I'm studying about Newton's method and I get the single dimension case perfectly, but the multidimensional version makes me ask question…
In Wikipedia Newton's method in higher dimensions is defined as:
$$\textbf{x}_{n+1} = \textbf{x}_n – [Hf(\textbf{x}_n)]^{-1}\nabla f(\textbf{x}_n), \;\;\; n \geq 0.$$
Where $\textbf{x}_n$ is the $p$-dimensional vector at $n$th iteration, $[Hf(\textbf{x}_n)]^{-1}$ is the inverse of the Hessian matrix of the function $f(\textbf{x})$ at $\textbf{x}_n$ and $\nabla f(\textbf{x}_n)$ is the gradient of the function $f(\textbf{x})$ at $\textbf{x}_n$. That is:
$$\left( \begin{array}{c}
x_1^{(n+1)} \\
x_2^{(n+1)} \\
\vdots \\
x_p^{(n+1)} \end{array} \right) = \left( \begin{array}{c}
x_1^{(n)} \\
x_2^{(n)} \\
\vdots \\
x_p^{(n)} \end{array} \right) – \left( \begin{array}{cccc}
\frac{\partial^2f}{\partial x_1^2}(\textbf{x}_n) & \dots & \dots &\frac{\partial^2f}{\partial x_p\partial x_1}(\textbf{x}_n)\\
\frac{\partial^2f}{\partial x_1\partial x_2}(\textbf{x}_n) & \ddots & \vdots & \vdots\\
\vdots & \vdots & \vdots & \vdots\\
\frac{\partial^2f}{\partial x_1\partial x_p}(\textbf{x}_n) & \dots & \dots & \frac{\partial^2f}{\partial x_p^2}(\textbf{x}_n) \end{array} \right)^{-1}\left( \begin{array}{c}
\frac{\partial f}{\partial x_1}(\textbf{x}_n) \\
\frac{\partial f}{\partial x_2}(\textbf{x}_n) \\
\vdots \\
\frac{\partial f}{\partial x_p}(\textbf{x}_n) \end{array} \right)$$
Now my question is: "What is the intuition behind this formula?" This resembles somehow the gradient descent algorithm, but the inverse of the Hessian is like it came from the magician's hat :S Can somebody give me a similar kind of proof as is given here on the one-dimensional case:
Why does Newton's method work?
Why the Hessian? Why its inverse?! 🙂 Intuition of the formula?
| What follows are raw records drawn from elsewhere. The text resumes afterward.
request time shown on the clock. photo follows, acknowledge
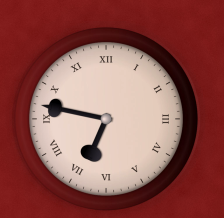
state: 6:47
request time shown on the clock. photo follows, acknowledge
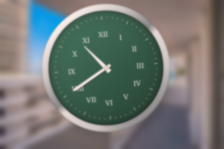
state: 10:40
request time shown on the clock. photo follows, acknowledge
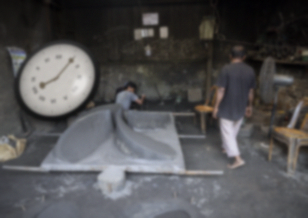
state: 8:06
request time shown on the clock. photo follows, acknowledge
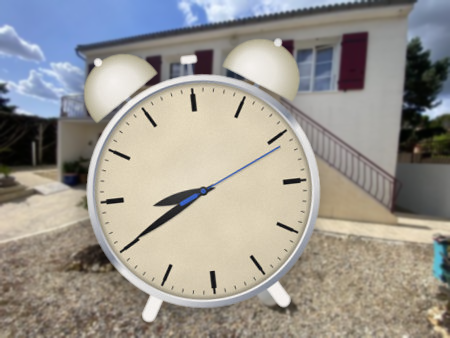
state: 8:40:11
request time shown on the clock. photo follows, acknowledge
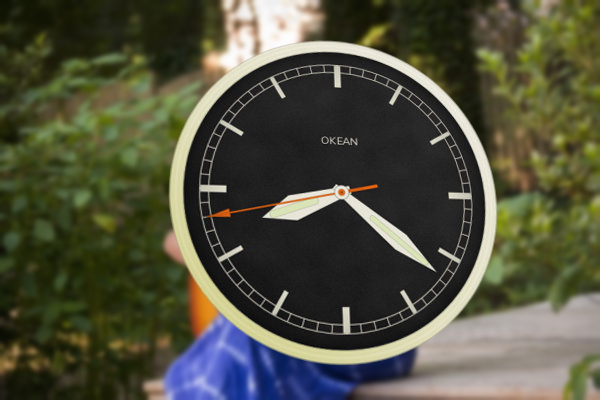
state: 8:21:43
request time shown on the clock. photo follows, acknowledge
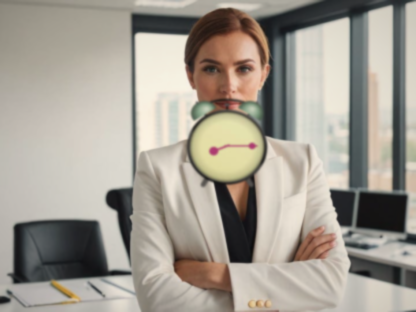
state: 8:15
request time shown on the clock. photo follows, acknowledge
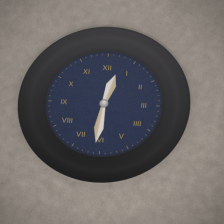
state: 12:31
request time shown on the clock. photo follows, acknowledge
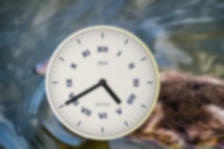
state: 4:40
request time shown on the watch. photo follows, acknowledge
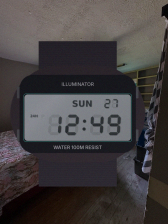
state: 12:49
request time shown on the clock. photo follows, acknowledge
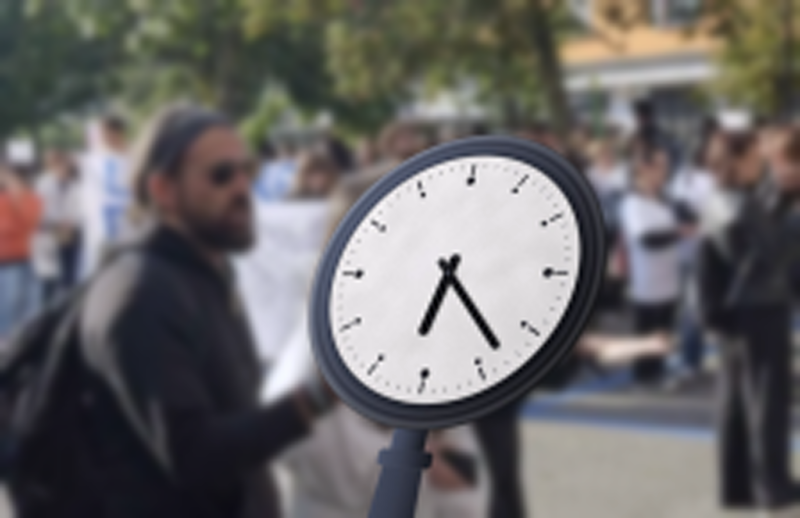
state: 6:23
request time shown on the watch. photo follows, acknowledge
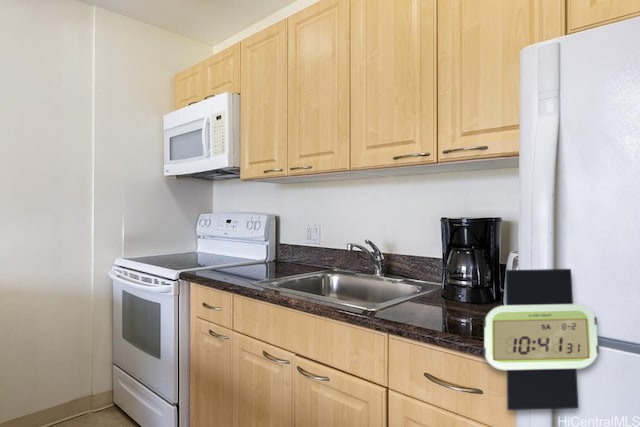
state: 10:41:31
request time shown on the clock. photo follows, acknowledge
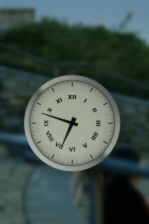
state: 6:48
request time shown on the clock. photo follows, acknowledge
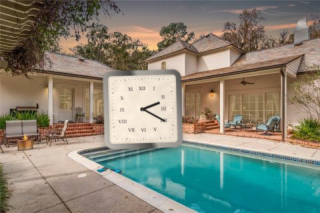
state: 2:20
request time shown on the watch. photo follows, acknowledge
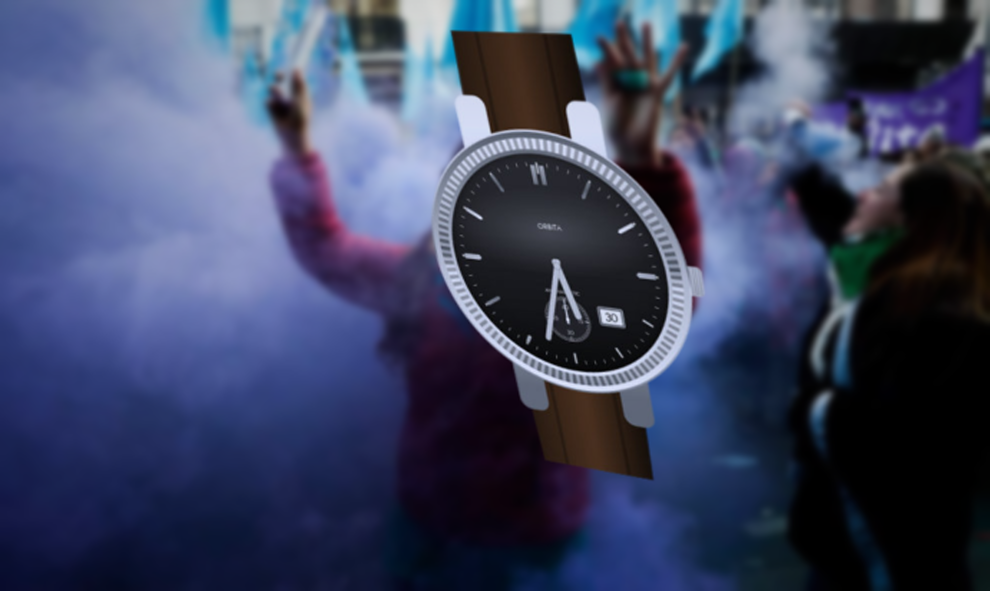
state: 5:33
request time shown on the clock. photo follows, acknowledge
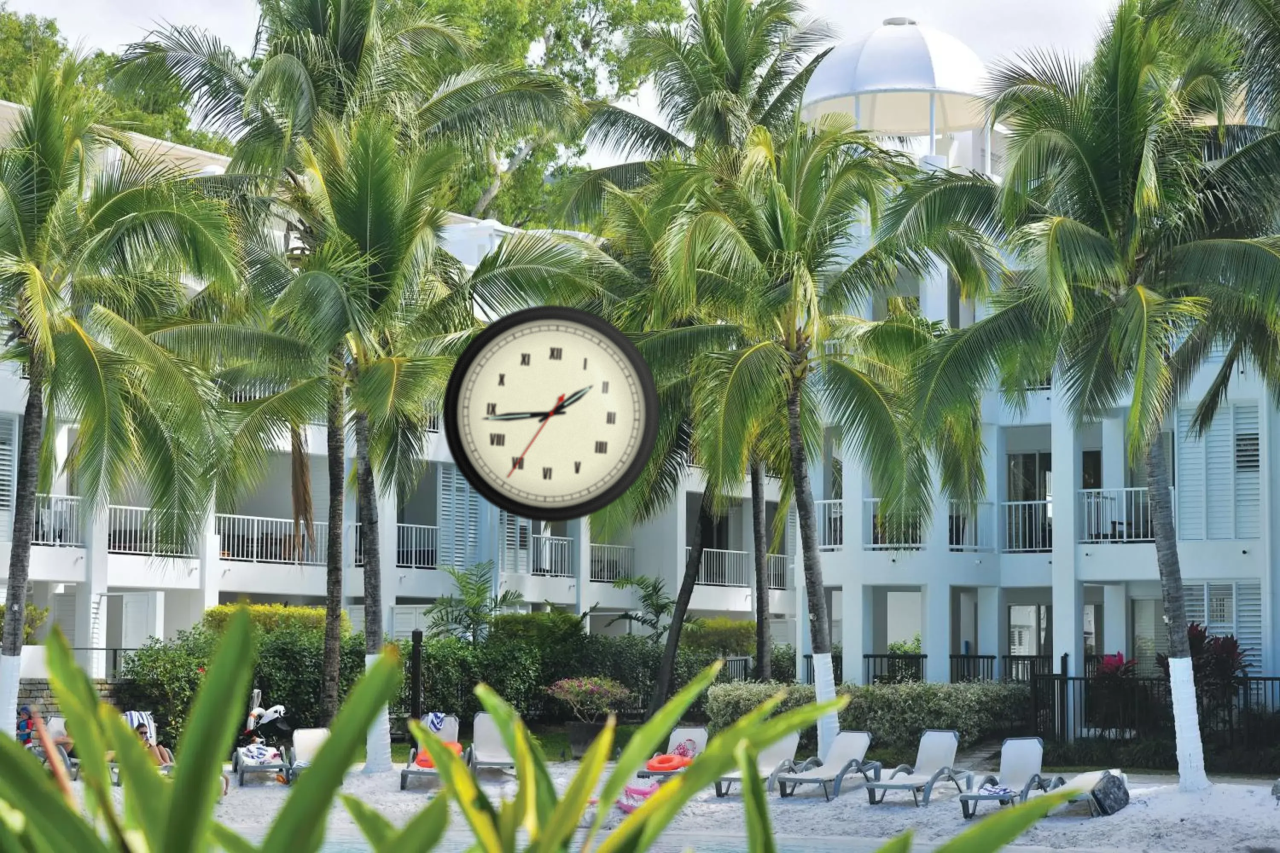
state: 1:43:35
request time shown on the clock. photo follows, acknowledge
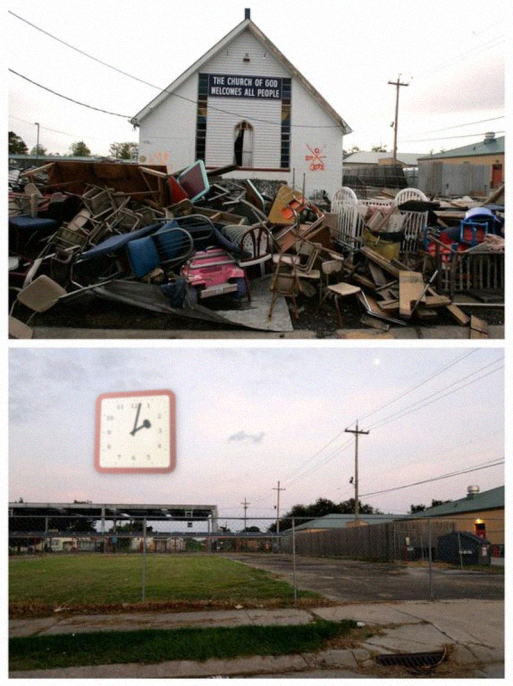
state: 2:02
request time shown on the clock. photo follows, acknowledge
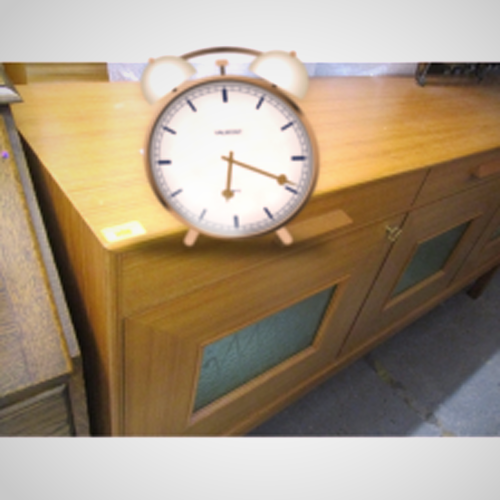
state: 6:19
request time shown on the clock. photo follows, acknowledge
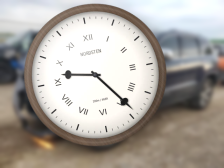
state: 9:24
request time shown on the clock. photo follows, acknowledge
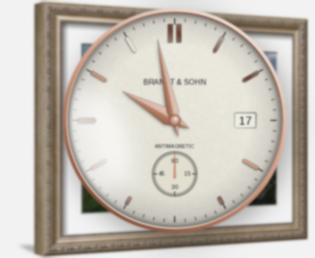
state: 9:58
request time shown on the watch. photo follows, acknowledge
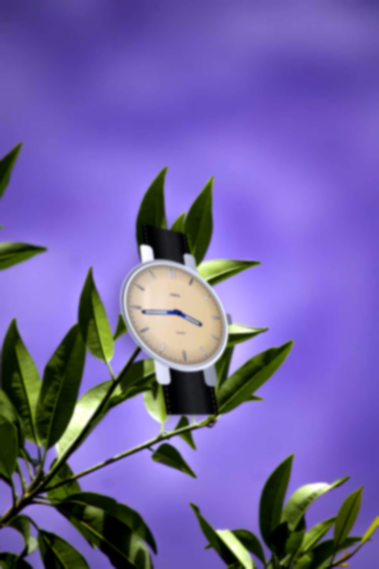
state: 3:44
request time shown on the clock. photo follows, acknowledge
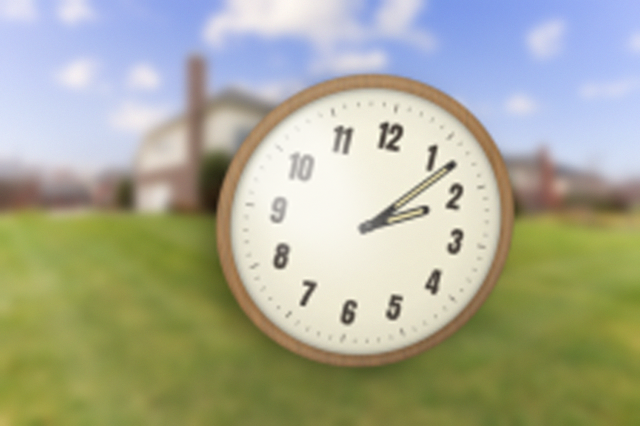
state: 2:07
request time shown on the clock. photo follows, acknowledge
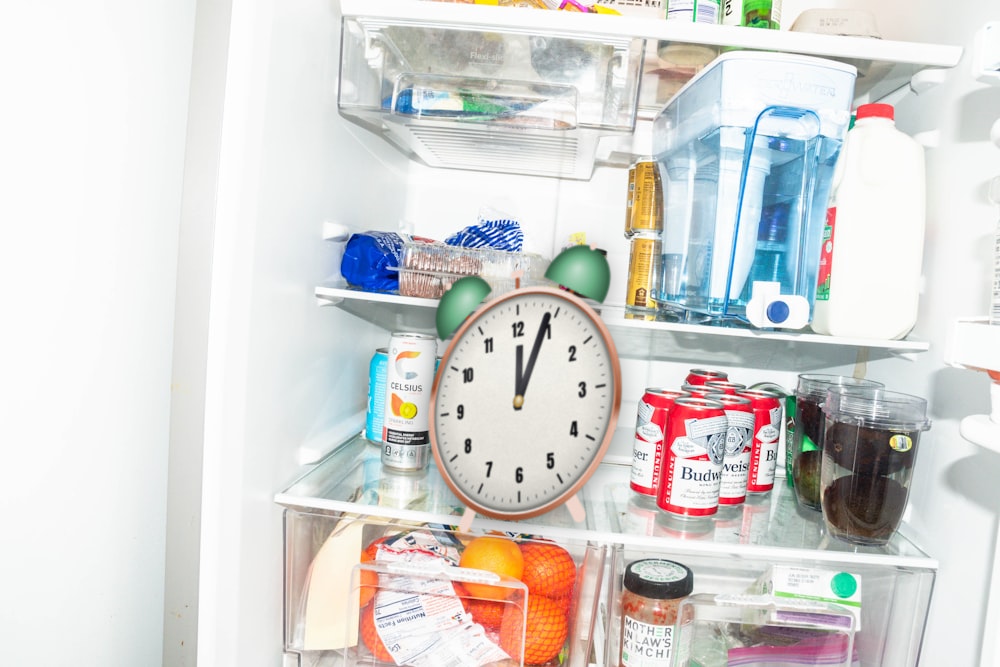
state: 12:04
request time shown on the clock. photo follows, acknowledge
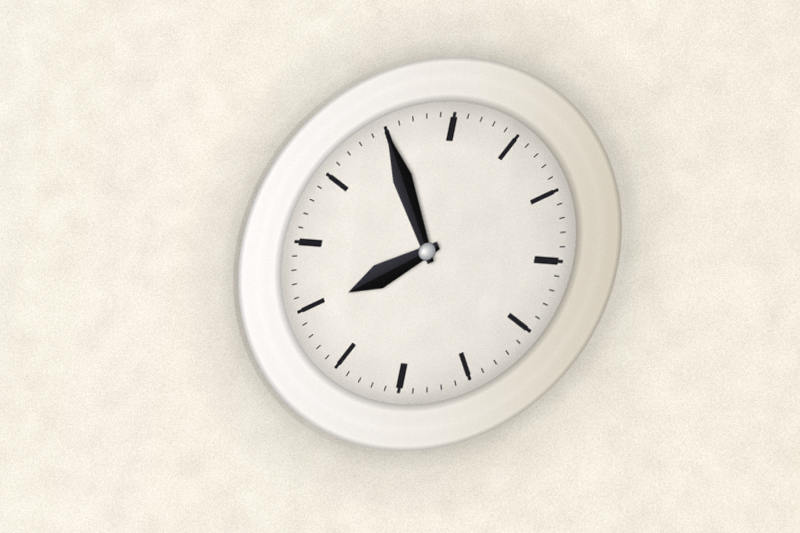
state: 7:55
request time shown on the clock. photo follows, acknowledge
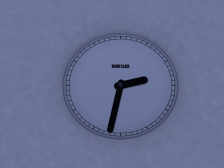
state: 2:32
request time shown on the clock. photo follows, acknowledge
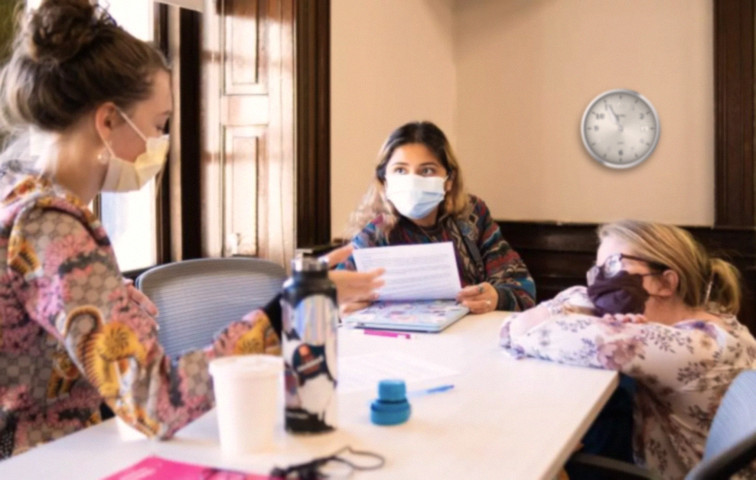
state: 10:55
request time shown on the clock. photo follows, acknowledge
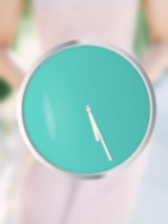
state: 5:26
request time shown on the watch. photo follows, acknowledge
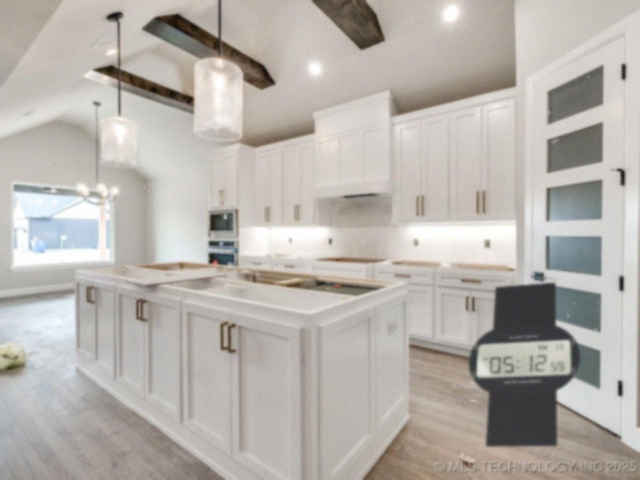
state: 5:12
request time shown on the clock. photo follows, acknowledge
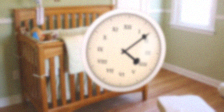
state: 4:08
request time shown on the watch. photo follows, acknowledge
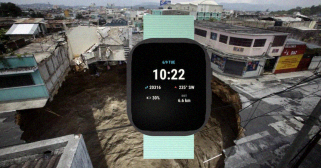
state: 10:22
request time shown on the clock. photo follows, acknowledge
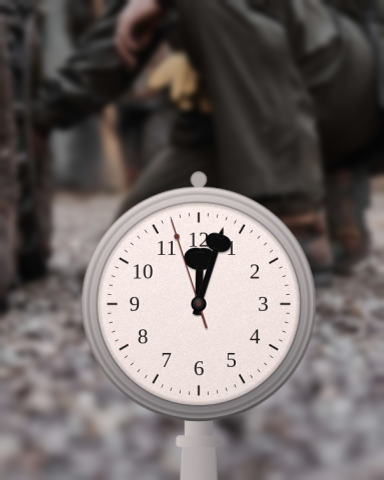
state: 12:02:57
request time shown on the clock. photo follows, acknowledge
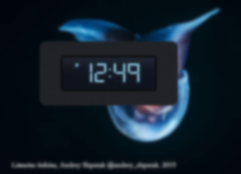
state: 12:49
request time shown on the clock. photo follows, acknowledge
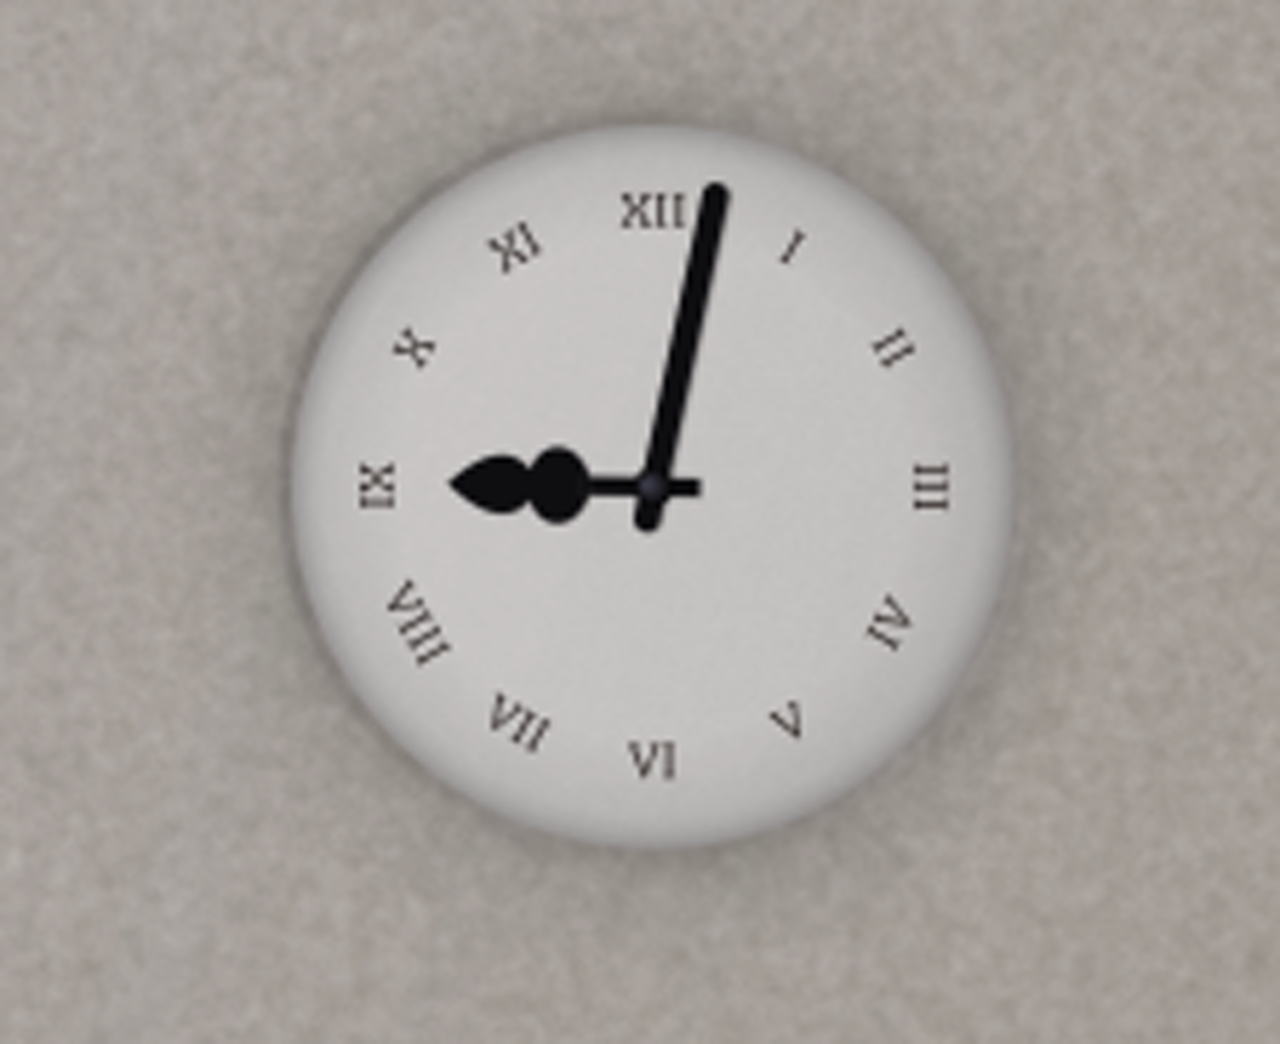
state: 9:02
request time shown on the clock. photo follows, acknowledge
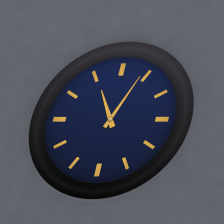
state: 11:04
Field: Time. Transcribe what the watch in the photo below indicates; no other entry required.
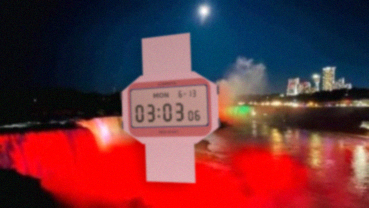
3:03
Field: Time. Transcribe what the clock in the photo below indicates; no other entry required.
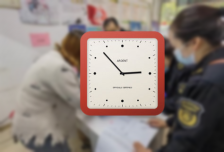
2:53
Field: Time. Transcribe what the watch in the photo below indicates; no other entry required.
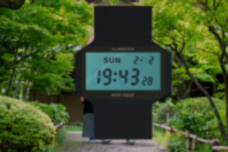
19:43
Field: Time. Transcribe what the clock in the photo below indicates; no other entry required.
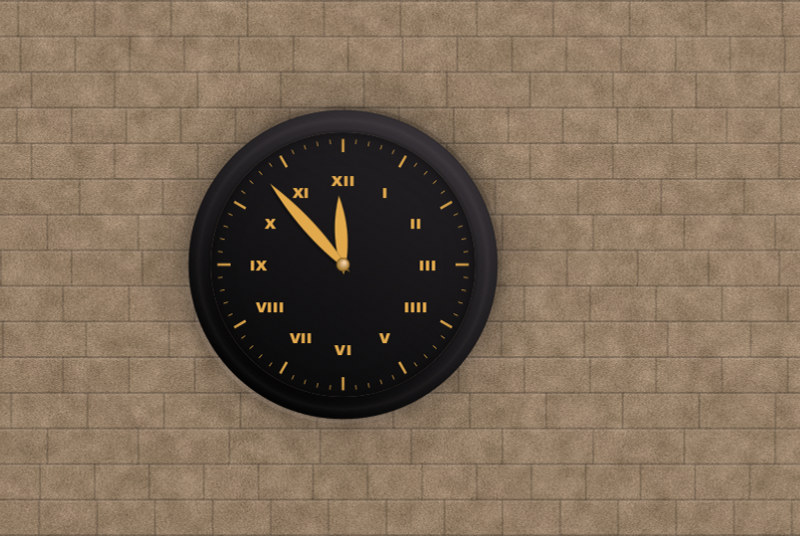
11:53
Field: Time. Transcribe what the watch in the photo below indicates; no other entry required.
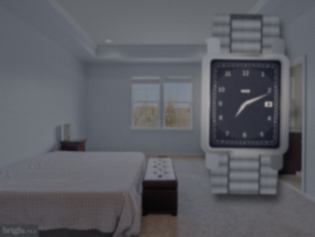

Thank you for any help 🙂 P.S. I here is the page I got the formula above:
http://en.wikipedia.org/wiki/Newton%27s_method_in_optimization#Higher_dimensions
Note also that in my notation the topscript in the $x_i$s doesn't mean exponent, it's just an iteration label…
Best Answer
I'll assume we're trying to minimize a twice continuously differentiable function $f$ defined on $\mathbb R^p$.
We wish to find $x$ such that $\nabla f(x) = 0$.
Given $x_n$, we would ideally like to find $\Delta x$ such that $\nabla f(x_n + \Delta x) = 0$. Rather than satisfying this requirement exactly (which would probably be too difficult), we instead use the approximation \begin{equation*} \nabla f(x_n + \Delta x) \approx \nabla f(x_n) + Hf(x_n) \Delta x. \end{equation*} Setting the right hand side equal to $0$ gives us \begin{equation*} \Delta x = -Hf(x_n)^{-1} \nabla f(x_n). \end{equation*} We can hope that $x_{n+1} = x_n + \Delta x$ will be an improvement on $x_n$.